TASK GOAL:
Rewrite the items from the line containing "county / district: Del Norte" through the end of the items, inclusive, replacing "locality" with "site" and leaving everything else unchanged.

★ ★ ★

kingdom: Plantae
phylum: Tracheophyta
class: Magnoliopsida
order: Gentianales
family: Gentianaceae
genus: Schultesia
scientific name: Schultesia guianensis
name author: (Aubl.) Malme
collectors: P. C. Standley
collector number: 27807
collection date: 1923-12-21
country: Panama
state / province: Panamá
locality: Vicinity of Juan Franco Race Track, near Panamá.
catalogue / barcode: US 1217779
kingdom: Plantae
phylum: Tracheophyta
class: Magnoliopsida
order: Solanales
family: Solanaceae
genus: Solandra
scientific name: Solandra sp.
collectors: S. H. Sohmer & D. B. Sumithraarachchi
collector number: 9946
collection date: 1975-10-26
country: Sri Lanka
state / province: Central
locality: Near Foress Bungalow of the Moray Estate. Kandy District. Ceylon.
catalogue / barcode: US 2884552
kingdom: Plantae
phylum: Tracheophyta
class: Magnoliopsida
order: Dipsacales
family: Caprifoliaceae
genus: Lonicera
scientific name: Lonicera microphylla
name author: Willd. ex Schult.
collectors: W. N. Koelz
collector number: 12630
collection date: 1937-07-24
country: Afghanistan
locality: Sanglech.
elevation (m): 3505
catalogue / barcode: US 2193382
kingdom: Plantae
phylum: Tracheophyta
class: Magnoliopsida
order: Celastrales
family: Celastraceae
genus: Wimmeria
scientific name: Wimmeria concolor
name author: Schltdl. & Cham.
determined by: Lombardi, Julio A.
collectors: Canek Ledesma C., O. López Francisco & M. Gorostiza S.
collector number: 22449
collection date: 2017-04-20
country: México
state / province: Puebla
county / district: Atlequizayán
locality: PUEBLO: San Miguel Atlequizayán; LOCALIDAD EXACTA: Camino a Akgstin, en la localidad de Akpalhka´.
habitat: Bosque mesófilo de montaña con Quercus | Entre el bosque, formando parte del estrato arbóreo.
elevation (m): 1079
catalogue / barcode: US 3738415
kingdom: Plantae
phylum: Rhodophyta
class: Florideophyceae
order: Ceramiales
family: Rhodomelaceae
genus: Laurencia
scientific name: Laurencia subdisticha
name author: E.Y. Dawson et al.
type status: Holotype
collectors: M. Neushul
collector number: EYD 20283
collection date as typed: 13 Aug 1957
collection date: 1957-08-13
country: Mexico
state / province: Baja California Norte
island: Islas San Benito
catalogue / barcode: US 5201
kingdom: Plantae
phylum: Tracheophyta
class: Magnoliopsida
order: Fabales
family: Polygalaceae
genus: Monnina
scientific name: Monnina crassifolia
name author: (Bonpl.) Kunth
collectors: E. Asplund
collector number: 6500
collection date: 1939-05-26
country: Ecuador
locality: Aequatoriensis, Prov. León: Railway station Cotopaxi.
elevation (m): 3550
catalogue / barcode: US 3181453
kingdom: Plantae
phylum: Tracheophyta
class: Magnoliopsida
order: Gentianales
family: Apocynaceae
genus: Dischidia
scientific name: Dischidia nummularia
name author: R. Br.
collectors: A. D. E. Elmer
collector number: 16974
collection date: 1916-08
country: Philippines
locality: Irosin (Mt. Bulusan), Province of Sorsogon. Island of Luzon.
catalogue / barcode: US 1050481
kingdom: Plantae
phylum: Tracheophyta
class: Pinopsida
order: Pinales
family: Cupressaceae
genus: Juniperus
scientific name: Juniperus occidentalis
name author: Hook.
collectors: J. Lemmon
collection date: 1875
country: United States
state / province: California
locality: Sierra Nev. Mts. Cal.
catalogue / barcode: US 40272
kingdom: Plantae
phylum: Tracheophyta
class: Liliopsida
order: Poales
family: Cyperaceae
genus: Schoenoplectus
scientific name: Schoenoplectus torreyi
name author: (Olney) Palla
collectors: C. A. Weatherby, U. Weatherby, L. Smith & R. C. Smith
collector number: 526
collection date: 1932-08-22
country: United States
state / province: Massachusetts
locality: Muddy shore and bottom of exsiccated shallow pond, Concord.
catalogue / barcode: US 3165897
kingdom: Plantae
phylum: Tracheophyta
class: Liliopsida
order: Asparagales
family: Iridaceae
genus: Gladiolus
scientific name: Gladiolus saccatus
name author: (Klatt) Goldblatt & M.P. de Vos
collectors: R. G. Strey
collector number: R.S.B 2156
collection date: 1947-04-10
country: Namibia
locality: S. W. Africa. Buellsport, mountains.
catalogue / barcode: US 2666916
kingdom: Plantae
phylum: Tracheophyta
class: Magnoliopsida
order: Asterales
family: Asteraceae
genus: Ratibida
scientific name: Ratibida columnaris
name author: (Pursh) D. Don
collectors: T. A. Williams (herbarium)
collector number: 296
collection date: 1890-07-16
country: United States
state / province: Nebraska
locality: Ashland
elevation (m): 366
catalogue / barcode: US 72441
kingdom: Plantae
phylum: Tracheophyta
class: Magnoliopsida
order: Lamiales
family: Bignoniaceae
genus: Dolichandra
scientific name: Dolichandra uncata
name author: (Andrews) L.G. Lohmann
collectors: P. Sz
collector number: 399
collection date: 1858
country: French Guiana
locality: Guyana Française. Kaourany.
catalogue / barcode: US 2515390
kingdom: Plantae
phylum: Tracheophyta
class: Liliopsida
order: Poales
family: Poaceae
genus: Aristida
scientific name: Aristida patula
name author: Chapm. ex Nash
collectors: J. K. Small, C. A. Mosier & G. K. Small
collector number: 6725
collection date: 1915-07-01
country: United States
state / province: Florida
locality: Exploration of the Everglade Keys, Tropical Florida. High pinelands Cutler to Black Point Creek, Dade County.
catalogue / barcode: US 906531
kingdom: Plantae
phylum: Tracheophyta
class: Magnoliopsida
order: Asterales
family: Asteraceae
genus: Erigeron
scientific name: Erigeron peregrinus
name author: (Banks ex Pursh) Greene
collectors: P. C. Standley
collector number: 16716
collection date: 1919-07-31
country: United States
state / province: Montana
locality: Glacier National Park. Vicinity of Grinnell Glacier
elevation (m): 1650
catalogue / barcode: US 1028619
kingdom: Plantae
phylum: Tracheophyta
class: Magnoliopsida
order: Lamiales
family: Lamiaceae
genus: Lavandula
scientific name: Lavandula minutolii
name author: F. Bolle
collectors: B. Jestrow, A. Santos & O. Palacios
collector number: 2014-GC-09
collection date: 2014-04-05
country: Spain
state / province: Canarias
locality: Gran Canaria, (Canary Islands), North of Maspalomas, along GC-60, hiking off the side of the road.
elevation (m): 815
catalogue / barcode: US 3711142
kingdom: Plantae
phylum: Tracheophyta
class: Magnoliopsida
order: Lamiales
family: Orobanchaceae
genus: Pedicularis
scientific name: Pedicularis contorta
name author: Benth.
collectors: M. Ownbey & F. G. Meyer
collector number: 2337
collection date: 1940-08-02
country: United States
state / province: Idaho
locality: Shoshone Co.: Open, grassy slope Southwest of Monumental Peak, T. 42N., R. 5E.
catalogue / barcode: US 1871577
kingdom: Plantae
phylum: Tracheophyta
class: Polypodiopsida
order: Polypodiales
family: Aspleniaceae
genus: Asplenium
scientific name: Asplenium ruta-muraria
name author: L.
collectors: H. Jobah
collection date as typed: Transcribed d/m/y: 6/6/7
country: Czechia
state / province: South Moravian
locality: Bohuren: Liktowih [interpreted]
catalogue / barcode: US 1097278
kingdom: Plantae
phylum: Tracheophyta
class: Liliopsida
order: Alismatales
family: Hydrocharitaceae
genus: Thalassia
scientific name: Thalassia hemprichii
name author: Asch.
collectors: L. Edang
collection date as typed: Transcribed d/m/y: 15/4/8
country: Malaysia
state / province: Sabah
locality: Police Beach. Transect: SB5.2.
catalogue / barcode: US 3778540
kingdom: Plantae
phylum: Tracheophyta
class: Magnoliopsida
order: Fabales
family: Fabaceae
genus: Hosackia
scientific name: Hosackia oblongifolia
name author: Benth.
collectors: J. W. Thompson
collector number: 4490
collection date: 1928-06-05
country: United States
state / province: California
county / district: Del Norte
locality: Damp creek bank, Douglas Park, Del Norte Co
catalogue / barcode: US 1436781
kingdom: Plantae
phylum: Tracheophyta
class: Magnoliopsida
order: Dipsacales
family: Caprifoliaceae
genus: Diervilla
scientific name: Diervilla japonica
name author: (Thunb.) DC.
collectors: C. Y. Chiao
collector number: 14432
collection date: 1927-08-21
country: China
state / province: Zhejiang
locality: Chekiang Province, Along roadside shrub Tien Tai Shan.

★ ★ ★

RESPONSE TO THIS TASK:
county / district: Del Norte
site: Damp creek bank, Douglas Park, Del Norte Co
catalogue / barcode: US 1436781
kingdom: Plantae
phylum: Tracheophyta
class: Magnoliopsida
order: Dipsacales
family: Caprifoliaceae
genus: Diervilla
scientific name: Diervilla japonica
name author: (Thunb.) DC.
collectors: C. Y. Chiao
collector number: 14432
collection date: 1927-08-21
country: China
state / province: Zhejiang
site: Chekiang Province, Along roadside shrub Tien Tai Shan.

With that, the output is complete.